Haroche made a note. "Right. Not a short list yet, I'm afraid, by any means."

"No. Though it's a lot shorter than the three planets full of people we started with." Miles hesitated, then added reluctantly, "I don't know if my brother Lord Mark—my clone, that is—knew about this stuff or not. It will be necessary to check, I suppose."

Haroche's gaze rose to meet Miles's, his expression arrested. "Do you suppose—"

"Not physically possible," Miles asserted. "Mark has spent the last six months on Beta Colony. Been to school every day since the term began." I hope. "His whereabouts are eminently provable."

"Hm." Haroche reluctantly subsided.

"Do you remember anything about that period?"

"I was still assistant Domestic Affairs section-chief. It was just before my last promotion. I remember the flurry of activity over Komarrans in Vorbarr Sultana. The case that had riveted Domestic's attention right about then had to do with an antigovernment group in Vorsmythe's District suspected of trying to import proscribed weapons."

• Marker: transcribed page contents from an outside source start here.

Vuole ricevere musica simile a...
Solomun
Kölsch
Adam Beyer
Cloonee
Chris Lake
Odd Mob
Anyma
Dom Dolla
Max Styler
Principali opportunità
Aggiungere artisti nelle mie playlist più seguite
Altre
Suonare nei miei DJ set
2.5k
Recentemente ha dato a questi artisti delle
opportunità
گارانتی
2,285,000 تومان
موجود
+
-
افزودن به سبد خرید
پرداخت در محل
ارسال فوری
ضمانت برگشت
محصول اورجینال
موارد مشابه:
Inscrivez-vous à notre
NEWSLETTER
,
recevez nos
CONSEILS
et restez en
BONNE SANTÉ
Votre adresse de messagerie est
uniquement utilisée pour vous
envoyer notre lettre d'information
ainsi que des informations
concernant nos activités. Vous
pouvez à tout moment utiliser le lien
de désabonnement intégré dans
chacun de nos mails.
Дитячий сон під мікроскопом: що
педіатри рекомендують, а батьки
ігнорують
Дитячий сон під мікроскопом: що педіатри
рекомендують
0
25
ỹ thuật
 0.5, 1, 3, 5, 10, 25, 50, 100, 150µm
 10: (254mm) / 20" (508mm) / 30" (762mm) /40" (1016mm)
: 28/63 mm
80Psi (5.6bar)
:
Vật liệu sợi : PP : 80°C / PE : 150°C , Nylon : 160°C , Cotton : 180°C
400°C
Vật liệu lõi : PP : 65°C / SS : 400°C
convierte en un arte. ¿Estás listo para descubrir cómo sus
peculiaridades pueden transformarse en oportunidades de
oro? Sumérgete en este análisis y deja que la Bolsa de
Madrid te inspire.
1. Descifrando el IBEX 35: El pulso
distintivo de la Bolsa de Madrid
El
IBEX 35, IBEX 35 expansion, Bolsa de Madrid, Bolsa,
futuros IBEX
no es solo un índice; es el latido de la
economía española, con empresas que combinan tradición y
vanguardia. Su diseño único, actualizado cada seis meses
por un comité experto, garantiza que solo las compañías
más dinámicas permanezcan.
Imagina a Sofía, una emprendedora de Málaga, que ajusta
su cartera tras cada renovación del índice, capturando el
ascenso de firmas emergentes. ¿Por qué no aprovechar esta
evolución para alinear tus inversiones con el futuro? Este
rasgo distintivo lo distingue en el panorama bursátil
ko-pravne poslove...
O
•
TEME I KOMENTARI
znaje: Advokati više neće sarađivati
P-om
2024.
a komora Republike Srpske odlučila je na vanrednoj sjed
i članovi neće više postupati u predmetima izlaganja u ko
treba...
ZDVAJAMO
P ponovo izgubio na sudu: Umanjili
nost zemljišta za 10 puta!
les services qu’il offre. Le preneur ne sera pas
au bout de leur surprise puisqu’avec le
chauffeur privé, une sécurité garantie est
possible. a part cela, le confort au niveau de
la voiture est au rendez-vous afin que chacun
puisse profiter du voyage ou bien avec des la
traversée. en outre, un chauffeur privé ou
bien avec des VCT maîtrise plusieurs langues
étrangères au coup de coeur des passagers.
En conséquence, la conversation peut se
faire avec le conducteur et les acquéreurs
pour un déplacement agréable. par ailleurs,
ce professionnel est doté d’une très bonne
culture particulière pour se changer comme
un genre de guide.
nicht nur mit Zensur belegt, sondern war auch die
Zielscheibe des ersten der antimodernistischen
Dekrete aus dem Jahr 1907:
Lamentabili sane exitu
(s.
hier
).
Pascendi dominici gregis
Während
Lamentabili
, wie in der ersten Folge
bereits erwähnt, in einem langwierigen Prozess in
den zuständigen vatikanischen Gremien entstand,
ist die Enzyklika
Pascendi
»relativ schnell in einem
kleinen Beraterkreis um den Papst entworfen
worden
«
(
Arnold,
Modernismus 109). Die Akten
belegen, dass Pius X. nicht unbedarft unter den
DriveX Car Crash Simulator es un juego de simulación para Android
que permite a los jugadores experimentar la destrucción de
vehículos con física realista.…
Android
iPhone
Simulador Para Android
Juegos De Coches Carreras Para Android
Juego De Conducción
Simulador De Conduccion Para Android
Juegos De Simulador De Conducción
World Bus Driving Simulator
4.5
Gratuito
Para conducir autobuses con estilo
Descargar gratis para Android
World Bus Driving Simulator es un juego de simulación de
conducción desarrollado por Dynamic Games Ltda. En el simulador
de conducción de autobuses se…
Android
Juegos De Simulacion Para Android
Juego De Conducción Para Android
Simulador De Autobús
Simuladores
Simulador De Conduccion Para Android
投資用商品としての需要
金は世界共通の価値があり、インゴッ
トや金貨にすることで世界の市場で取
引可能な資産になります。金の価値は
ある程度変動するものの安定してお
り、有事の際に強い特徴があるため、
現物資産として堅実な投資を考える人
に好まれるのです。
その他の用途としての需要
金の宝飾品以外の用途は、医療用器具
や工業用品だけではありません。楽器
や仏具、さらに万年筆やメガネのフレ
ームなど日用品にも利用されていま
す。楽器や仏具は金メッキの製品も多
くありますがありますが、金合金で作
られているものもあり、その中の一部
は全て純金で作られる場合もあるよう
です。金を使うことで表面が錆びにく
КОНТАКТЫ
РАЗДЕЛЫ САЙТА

"Ah. Well, I hope your data boys can help triangulate this," Miles went on. "Whoever did this must have had recent access to ImpSec's internal systems, plus a lot of wit and nerve. The short list is going to consist of the men who are on both lists."

"Why are you assuming it's only one man?" asked Haroche.

"Oh." Miles deflated. "Right. Thank you." Haroche, Miles reminded himself, was not without experience in this sort of thing.

"Not that I wouldn't prefer it that way," admitted Haroche. "I'd much rather find myself dealing with one than a conspiracy."

"Mm. But one man or a group, the motivation is growing . . . complex. Why me? Why was I picked to be the goat? Is there some special hatred at the bottom of this, or was it chance—was I simply the only ImpSec officer to be cashiered in the right time-window?"

"If I may presume to advise you, my lord, motivations are a slippery thing in this sort of business. Too wispily cerebral. I always got further faster following the facts. You can spin theories about motivation later, over your victory beer. When you know who, you'll know why. I admit, that's a philosophical preference."

When I know why, I'll know who. "It's true, there may be nothing personal in it. As soon as the crime was discovered . . . to be a crime, the, the … I can't call him a killer, I suppose. . . ."

Haroche half-smiled, not happily. "We're short a body, for one thing."

Illyan, for all his new vagueness, was hardly a zombie. But Miles remembered that hoarse distraught voice, begging him earnestly for a clean death. . . . "The assassin," he went on, "was absolutely required to supply a goat to take the heat off himself. Because this is not a case that can ever be closed except by being solved. No 'Hold pending further data' till it's dusty and forgotten this time. He had to know ImpSec would never rest."

"You're damned right," Haroche growled.